Stored data:

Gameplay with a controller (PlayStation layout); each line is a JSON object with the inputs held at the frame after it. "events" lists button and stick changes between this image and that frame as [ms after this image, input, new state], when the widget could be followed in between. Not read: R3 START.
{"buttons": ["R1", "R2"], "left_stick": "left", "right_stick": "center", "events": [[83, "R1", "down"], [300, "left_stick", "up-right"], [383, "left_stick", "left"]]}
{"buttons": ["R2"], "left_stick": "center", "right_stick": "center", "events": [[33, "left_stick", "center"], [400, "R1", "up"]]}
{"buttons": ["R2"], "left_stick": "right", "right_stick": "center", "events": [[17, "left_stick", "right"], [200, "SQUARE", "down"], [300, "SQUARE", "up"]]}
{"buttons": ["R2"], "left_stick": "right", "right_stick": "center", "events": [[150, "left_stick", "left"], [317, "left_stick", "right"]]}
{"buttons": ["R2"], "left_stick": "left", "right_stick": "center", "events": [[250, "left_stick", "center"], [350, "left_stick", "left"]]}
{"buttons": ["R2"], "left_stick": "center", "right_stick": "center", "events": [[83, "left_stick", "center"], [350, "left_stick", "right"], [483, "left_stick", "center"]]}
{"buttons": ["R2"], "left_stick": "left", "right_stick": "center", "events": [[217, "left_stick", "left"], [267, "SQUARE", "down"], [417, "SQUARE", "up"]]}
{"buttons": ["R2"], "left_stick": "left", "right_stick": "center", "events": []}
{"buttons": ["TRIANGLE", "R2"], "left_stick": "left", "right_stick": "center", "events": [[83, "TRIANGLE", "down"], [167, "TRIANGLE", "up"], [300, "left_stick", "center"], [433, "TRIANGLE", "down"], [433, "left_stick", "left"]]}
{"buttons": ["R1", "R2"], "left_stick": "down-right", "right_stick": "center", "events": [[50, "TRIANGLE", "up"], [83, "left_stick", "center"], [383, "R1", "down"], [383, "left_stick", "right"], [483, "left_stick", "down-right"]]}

▸ **What you are asked to do**
The entries above are to be copied word for word.

▸ **Task result**
Gameplay with a controller (PlayStation layout); each line is a JSON object with the inputs held at the frame after it. "events" lists button and stick changes between this image and that frame as [ms after this image, input, new state], when the widget could be followed in between. Not read: R3 START.
{"buttons": ["R1", "R2"], "left_stick": "left", "right_stick": "center", "events": [[83, "R1", "down"], [300, "left_stick", "up-right"], [383, "left_stick", "left"]]}
{"buttons": ["R2"], "left_stick": "center", "right_stick": "center", "events": [[33, "left_stick", "center"], [400, "R1", "up"]]}
{"buttons": ["R2"], "left_stick": "right", "right_stick": "center", "events": [[17, "left_stick", "right"], [200, "SQUARE", "down"], [300, "SQUARE", "up"]]}
{"buttons": ["R2"], "left_stick": "right", "right_stick": "center", "events": [[150, "left_stick", "left"], [317, "left_stick", "right"]]}
{"buttons": ["R2"], "left_stick": "left", "right_stick": "center", "events": [[250, "left_stick", "center"], [350, "left_stick", "left"]]}
{"buttons": ["R2"], "left_stick": "center", "right_stick": "center", "events": [[83, "left_stick", "center"], [350, "left_stick", "right"], [483, "left_stick", "center"]]}
{"buttons": ["R2"], "left_stick": "left", "right_stick": "center", "events": [[217, "left_stick", "left"], [267, "SQUARE", "down"], [417, "SQUARE", "up"]]}
{"buttons": ["R2"], "left_stick": "left", "right_stick": "center", "events": []}
{"buttons": ["TRIANGLE", "R2"], "left_stick": "left", "right_stick": "center", "events": [[83, "TRIANGLE", "down"], [167, "TRIANGLE", "up"], [300, "left_stick", "center"], [433, "TRIANGLE", "down"], [433, "left_stick", "left"]]}
{"buttons": ["R1", "R2"], "left_stick": "down-right", "right_stick": "center", "events": [[50, "TRIANGLE", "up"], [83, "left_stick", "center"], [383, "R1", "down"], [383, "left_stick", "right"], [483, "left_stick", "down-right"]]}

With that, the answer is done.